Marjorie K. Maier, MSW, MBA, CHC, CHPC, CCEP, Senior Director, Division Compliance and Privacy Officer, HMS, Irving, Texas
This interview with Marjorie K. Maier (firstname.lastname@example.org) was conducted in late October 2019 by Adam Turteltaub, CHC, CCEP, Vice President of Strategic Initiatives & International Programs, SCCE & HCCA.
AT: You’ve spent your entire career in healthcare and have had quite a range of experiences. You started out by working as a provider. What was your introduction to compliance like then?
MM: I started my career in direct patient care in home health, hospice, catastrophic case management, and then as a therapist working with individuals and families. Understanding the care delivery side of the healthcare industry and working as a provider have been invaluable to my compliance career. Patient care is where the rubber meets the road; understanding this environment is paramount if you want to build an effective compliance and ethics program in healthcare. At that time, billing compliance (i.e., coding, billing regulations) were my main focus. I later spent time in quality assurance, utilization review, and credentialing, supporting a Texas 501(a) organization and an at-risk HMO of more than 500,000 covered lives. While there were certainly regulatory aspects of these jobs, they were limited in focus. I view my very first industry-wide exposure to healthcare compliance to be in 1999, when the proposed HIPAA rule was issued.
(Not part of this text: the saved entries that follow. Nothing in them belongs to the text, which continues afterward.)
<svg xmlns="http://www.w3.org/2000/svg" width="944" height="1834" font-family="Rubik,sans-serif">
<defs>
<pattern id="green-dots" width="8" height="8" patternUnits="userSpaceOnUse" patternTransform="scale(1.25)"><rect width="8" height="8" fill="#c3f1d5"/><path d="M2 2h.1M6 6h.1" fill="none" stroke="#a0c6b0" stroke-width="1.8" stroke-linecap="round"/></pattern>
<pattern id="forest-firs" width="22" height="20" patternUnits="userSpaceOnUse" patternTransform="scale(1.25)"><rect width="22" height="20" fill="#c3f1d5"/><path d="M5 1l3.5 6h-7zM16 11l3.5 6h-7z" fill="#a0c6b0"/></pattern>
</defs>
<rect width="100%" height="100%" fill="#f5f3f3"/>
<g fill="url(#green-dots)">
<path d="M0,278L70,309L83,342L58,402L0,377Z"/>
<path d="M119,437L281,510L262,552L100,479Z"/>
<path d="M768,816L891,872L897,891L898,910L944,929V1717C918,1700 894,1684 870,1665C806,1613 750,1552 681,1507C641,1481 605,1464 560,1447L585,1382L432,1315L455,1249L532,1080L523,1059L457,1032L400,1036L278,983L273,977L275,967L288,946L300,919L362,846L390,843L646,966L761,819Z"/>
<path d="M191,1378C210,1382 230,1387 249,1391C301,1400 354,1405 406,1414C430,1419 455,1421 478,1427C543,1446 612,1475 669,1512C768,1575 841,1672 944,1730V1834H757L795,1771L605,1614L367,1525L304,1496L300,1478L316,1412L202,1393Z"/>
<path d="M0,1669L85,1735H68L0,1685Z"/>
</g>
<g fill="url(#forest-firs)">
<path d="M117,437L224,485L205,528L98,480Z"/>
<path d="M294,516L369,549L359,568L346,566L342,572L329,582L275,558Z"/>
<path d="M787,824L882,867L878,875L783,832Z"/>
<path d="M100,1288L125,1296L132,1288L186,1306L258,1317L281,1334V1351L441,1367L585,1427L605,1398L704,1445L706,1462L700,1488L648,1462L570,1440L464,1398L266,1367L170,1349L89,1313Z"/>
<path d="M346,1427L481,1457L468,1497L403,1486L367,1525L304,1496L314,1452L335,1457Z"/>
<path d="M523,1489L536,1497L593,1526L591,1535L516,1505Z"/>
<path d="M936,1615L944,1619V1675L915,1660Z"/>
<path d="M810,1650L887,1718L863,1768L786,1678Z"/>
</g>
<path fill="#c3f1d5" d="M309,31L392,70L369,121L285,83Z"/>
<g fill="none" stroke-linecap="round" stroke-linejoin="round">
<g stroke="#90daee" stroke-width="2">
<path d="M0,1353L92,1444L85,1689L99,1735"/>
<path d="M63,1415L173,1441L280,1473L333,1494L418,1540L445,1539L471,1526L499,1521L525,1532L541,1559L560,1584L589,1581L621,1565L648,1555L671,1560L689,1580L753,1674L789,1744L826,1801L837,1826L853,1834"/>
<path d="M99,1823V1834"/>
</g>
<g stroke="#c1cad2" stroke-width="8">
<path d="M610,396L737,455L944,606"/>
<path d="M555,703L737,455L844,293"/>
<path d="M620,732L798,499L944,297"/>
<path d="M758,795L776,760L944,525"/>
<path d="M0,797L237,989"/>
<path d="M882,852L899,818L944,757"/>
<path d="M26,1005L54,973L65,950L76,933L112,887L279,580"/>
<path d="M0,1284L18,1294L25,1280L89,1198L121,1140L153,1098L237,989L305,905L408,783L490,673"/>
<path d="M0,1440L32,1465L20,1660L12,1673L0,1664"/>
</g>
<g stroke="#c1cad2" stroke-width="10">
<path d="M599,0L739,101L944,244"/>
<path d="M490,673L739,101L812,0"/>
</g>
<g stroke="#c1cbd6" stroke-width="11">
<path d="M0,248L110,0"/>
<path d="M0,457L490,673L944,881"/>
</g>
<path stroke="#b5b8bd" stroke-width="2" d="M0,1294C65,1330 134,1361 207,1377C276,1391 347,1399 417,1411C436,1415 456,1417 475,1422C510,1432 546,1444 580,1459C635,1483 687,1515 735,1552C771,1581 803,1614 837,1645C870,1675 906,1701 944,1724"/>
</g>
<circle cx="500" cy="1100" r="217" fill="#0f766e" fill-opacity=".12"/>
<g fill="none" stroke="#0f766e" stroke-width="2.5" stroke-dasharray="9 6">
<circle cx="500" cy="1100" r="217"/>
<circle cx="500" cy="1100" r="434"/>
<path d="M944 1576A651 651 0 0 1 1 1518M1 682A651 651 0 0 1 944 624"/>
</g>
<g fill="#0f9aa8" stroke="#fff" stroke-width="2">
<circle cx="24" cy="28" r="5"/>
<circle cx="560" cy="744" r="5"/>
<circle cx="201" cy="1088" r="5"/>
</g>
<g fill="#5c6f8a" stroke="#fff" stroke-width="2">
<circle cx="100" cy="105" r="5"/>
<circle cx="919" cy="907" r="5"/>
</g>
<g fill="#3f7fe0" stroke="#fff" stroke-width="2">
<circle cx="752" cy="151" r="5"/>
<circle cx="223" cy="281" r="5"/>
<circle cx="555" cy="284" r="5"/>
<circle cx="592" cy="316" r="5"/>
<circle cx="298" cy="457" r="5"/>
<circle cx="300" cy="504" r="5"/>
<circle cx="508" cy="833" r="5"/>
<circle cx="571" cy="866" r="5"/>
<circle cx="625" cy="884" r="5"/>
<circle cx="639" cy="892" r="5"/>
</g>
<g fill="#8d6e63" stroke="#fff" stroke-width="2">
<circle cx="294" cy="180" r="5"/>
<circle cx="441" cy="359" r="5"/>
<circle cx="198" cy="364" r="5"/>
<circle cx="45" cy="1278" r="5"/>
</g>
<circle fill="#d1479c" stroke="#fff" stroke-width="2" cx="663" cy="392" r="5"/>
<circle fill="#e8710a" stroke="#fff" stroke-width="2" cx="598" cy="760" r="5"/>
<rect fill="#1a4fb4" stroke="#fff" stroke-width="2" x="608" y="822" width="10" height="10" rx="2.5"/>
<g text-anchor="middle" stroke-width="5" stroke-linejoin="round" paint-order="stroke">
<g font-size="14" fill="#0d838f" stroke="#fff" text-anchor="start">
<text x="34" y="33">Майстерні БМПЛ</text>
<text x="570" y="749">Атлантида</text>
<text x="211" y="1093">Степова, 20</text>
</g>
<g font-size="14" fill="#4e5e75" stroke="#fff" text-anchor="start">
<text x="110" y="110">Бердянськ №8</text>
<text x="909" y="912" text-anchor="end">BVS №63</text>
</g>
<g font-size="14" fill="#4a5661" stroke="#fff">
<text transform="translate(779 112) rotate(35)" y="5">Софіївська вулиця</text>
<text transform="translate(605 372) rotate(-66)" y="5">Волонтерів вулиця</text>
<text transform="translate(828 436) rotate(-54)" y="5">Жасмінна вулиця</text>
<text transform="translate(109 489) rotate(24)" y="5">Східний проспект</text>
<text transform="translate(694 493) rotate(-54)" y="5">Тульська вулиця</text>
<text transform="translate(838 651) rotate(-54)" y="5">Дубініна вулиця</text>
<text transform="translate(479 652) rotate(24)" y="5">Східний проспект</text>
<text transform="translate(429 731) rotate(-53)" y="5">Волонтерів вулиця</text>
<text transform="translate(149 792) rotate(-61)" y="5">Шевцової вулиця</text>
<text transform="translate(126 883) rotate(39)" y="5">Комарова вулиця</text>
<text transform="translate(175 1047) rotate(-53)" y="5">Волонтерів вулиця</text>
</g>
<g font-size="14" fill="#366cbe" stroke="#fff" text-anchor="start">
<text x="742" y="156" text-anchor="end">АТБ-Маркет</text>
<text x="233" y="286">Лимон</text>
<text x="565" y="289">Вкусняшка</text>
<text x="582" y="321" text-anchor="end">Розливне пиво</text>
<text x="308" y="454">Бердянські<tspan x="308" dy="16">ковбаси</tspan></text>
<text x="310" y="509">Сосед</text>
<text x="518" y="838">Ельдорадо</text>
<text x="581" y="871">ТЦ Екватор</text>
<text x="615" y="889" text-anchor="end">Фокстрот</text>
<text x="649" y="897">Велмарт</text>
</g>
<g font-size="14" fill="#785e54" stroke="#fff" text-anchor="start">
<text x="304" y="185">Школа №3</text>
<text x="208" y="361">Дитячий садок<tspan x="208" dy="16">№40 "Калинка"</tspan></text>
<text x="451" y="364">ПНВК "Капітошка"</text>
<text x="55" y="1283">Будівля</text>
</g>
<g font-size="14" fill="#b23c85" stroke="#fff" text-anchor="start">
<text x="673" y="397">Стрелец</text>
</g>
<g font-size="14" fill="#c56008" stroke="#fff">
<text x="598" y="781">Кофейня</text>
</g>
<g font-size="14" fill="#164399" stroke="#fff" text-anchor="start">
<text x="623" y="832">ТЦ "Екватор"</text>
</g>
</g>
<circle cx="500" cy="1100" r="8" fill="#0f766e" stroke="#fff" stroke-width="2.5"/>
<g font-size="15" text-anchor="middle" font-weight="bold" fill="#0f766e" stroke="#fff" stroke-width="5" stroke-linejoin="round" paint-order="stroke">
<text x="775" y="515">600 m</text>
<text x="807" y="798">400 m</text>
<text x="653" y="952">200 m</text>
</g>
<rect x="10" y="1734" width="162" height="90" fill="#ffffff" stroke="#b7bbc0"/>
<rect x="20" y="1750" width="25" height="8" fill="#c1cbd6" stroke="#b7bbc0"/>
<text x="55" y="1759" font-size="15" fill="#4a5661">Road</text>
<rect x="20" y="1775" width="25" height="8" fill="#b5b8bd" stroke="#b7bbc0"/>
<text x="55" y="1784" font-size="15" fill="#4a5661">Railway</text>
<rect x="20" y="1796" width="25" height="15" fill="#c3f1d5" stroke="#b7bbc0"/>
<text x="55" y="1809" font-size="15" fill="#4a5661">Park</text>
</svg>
My CEO asked me to “figure out what all this HIPAA stuff is about,” and that launched my healthcare compliance journey. HIPAA was applicable to all of healthcare, a much broader scope of applicability. I think many of us have similar stories about when and how we were first introduced to healthcare compliance. There was a need, and we were tapped to help out.
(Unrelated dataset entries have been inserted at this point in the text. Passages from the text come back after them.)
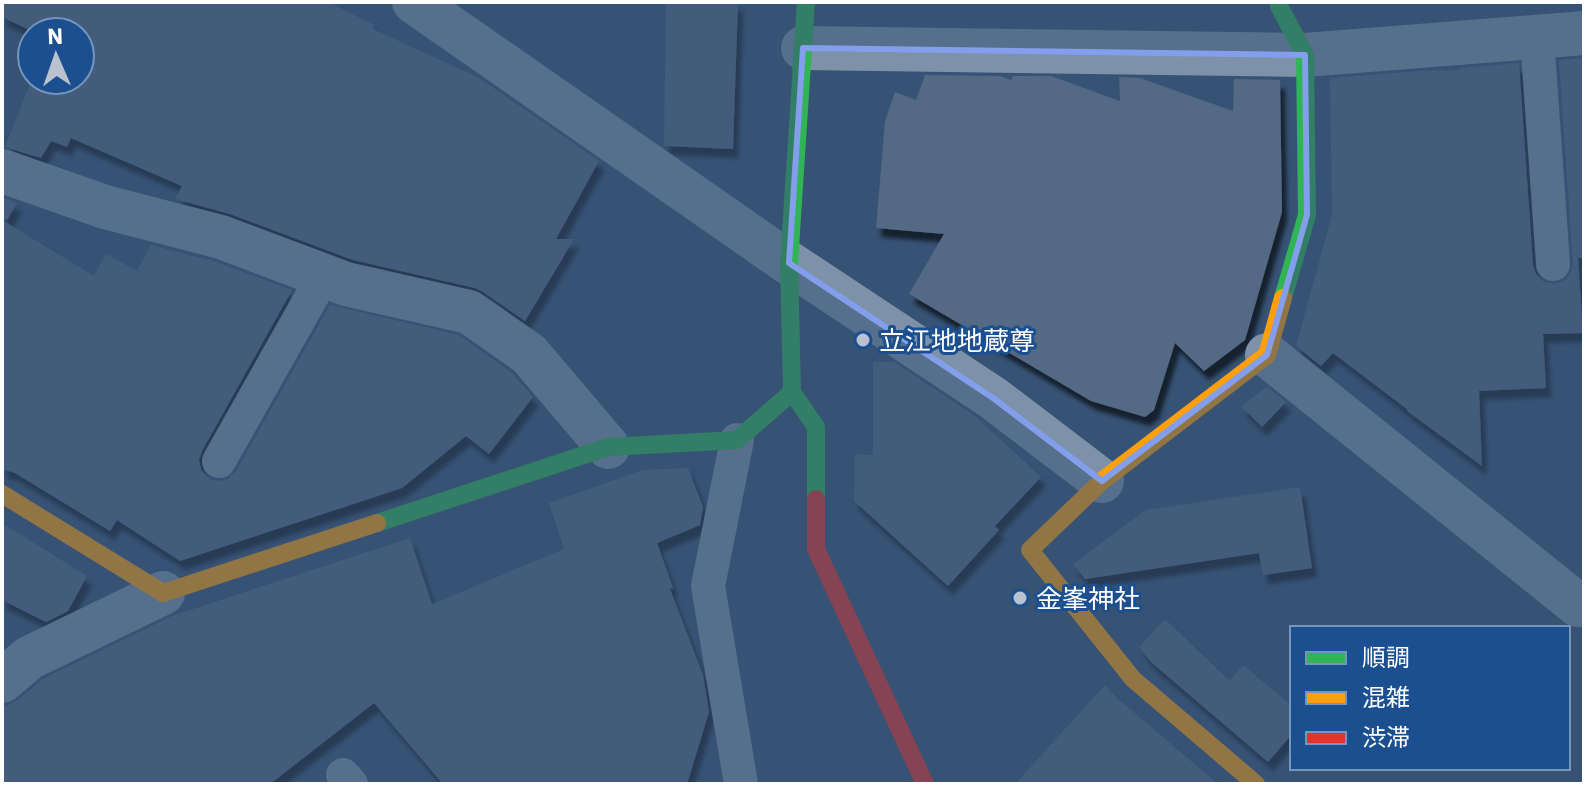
<svg xmlns="http://www.w3.org/2000/svg" width="1586" height="786" font-family="'IBM Plex Sans','Noto Sans JP',sans-serif">
  <style>
    .building { fill: #526984; filter: url(#shadow) }
    .lines { fill: none; stroke-linecap: round; stroke-linejoin: round }
    .lane { stroke: #7d92a8; stroke-width: 34 }
    .street { stroke: #7d92a8; stroke-width: 44 }
    .fast { stroke: #30b455; stroke-width: 18 }
    .slow { stroke: #ff9f0a; stroke-width: 18 }
    .jam { stroke: #e5322d; stroke-width: 18 }
    .marked { fill: none; stroke: #839eea; stroke-width: 6; stroke-linejoin: round }
    .poi-dot { fill: #b9c2ce; stroke: #1b4f8f; stroke-width: 3 }
    .labels { text-anchor: middle; dominant-baseline: central; stroke-width: 6; stroke-linejoin: round; paint-order: stroke }
    .poi-label { font-size: 26px; fill: #fff; stroke: #1b4f8f; text-anchor: start }
  </style>
  <defs>
    <filter id="shadow"><feDropShadow dx="5" dy="9" stdDeviation="2" flood-color="#0009"/></filter>
  </defs>
  <rect width="100%" height="100%" fill="#365274"/>
  <g class="building">
    <path d="M2,2H328L374,25L373,29L479,78L599,161L556,239H574L525,321L483,292L475,288L353,260L230,214L175,199L182,186L71,138L67,147L51,141L41,158L5,147L32,79L80,80V32H34L2,17Z"/>
    <path d="M666,2H738L733,149L664,146Z"/>
    <path d="M1584,58V258H1578L1583,333L1543,334L1546,388L1479,391L1482,466L1407,411L1408,410L1333,353L1321,366L1296,346L1332,215L1330,78L1421,71L1460,70V68L1519,63L1533,265L1536,274L1544,282L1555,284L1565,280L1571,273L1573,263L1559,60Z"/>
    <path d="M925,75L1000,76L1011,80L1013,76H1051L1120,101L1119,77L1140,78L1233,111L1234,79L1280,80L1282,212L1245,340L1204,371L1175,343L1154,410L1145,417L1091,401L909,294L944,234L876,228L885,121L895,92L916,100Z"/>
    <path d="M2,197L17,203L7,220L2,218Z"/>
    <path d="M2,220L94,276L106,254L137,271L151,245L213,261L292,290L202,451L199,460L201,470L210,479L218,481L228,479L236,471L330,305L459,335L512,373L533,397L489,454L466,436L402,488L180,561L117,520L110,531L15,473L2,469Z"/>
    <path d="M873,362H894L976,417L1041,477L995,526L999,530L948,586L854,501L855,454L873,455Z"/>
    <path d="M1267,387L1286,402L1262,427L1241,406Z"/>
    <path d="M688,468L703,507L700,525L657,543L673,588L670,589L703,675L709,712L687,784H443L374,703L270,784H2V705H7L18,700L43,679L172,616L410,538L432,604L564,549L549,503L643,470Z"/>
    <path d="M1300,487L1312,568L1263,575L1259,553L1085,579L1073,564L1146,510Z"/>
    <path d="M2,523L87,576L68,611L46,622L2,600Z"/>
    <path d="M1165,619L1230,681L1243,665L1292,706V734L1268,762L1151,662L1139,647Z"/>
    <path d="M1105,685L1117,698L1218,784H1015Z"/>
  </g>
  <g class="lines">
    <g class="lane">
      <path d="M1537,37L1553,264"/>
      <path d="M737,440L708,586L741,784"/>
      <path d="M219,461L324,275"/>
      <path d="M343,775L351,784"/>
    </g>
    <g class="street">
      <path d="M414,2L789,263L993,398L1102,481"/>
      <path d="M803,48L1305,55L1584,33"/>
      <path d="M2,171L105,207L221,237L346,284L469,312L529,354L608,447"/>
      <path d="M1267,355L1578,605H1584"/>
      <path d="M2,681L29,658L163,593"/>
    </g>
    <g class="fast">
      <path d="M806,2L789,263L792,392L816,427V499"/>
      <path d="M1279,2V6L1305,55L1307,215L1283,298"/>
      <path d="M377,523L608,447L737,440L792,392"/>
    </g>
    <g class="slow">
      <path d="M2,494L163,593L377,523"/>
      <path d="M1256,784L1133,679L1030,550L1102,481L1267,355L1283,298"/>
    </g>
    <path class="jam" d="M816,499V549L925,784"/>
  </g>
  <path d="M0 0H1586V786H0ZM803,48L1305,55L1307,215L1267,355L1102,481L993,398L789,263Z" fill="#365274" fill-opacity=".55" fill-rule="evenodd"/>
  <path class="marked" d="M803,48L1305,55L1307,215L1267,355L1102,481L993,398L789,263Z"/>
  <g class="poi-dot">
    <circle cx="863" cy="340" r="8"/>
    <circle cx="1020" cy="598" r="8"/>
  </g>
  <g class="labels">
    <g class="poi-label">
      <text x="879" y="340">立江地地蔵尊</text>
      <text x="1036" y="598">金峯神社</text>
    </g>
  </g>
  <rect width="1586" height="786" fill="none" stroke="#ffffff" stroke-width="8"/>
  <rect x="1290" y="626" width="280" height="144" fill="#1b4f8f" stroke="#7695bc" stroke-width="2"/>
  <rect x="1306" y="652" width="40" height="12" fill="#30b455" stroke="#7695bc" stroke-width="2"/>
  <text x="1362" y="666" font-size="24" fill="#ffffff">順調</text>
  <rect x="1306" y="692" width="40" height="12" fill="#ff9f0a" stroke="#7695bc" stroke-width="2"/>
  <text x="1362" y="706" font-size="24" fill="#ffffff">混雑</text>
  <rect x="1306" y="732" width="40" height="12" fill="#e5322d" stroke="#7695bc" stroke-width="2"/>
  <text x="1362" y="746" font-size="24" fill="#ffffff">渋滞</text>
  <g transform="translate(56 56) rotate(358)"><circle r="38" fill="#1b4f8f" stroke="#7695bc" stroke-width="2"/>
  <path d="M0-6L14 30L0 20L-14 30Z" fill="#b9c2ce"/>
  <text y="-12" font-size="22" font-weight="bold" text-anchor="middle" fill="#ffffff">N</text>
  </g>
</svg>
AT: From there you started working as the chief administrator for an entire department at a medical center. It was very much of a business-oriented job with business goals. What kind of effect did it have on how you looked at compliance?
MM: This role brought me back to medical coding and billing compliance, as well as billing guidelines for teaching physicians, interns, and residents. NIH grant compliance, human subject research compliance, and employment regulations were all part of the framework in this role. Physician compensation plans, contracting with other healthcare enterprises, and budgeting were the areas where I felt I made a significant impact. The department had a noteworthy multilocation clinical practice, not always typical in an academic setting. Business goals were a real part of the culture, clinical productivity was valued, and excellence in patient care was dominant. This resonated with me, having been a provider myself early in my career. At this organization, compliance was viewed as a “must have,” a reality in the world of healthcare delivery. Our physicians weren’t warm and fuzzy about compliance, but they acknowledged its part in the landscape. I had an aha! moment here as it relates to healthcare compliance. I realized that we are obligated to take complex regulatory requirements and translate them into practical, tactical solutions for our stakeholders. Policies and procedures are table stakes; making the policies a part of day-to-day operations is vital. Physicians and other clinicians practice in their medical field, because they want to take care of people and improve their physical lives. They are not motivated by us telling them, “This is what the law says.” They are smart; they are people who like solving medical problems; and they do not tell their patients, “This is what my textbook says.” They say instead, “These are our treatment options, and we need to decide which is optimal for your condition.” They translate complex medical diagnoses and care paths intopractical, tactical next steps with patients, just as we need to do a similar translationin compliance.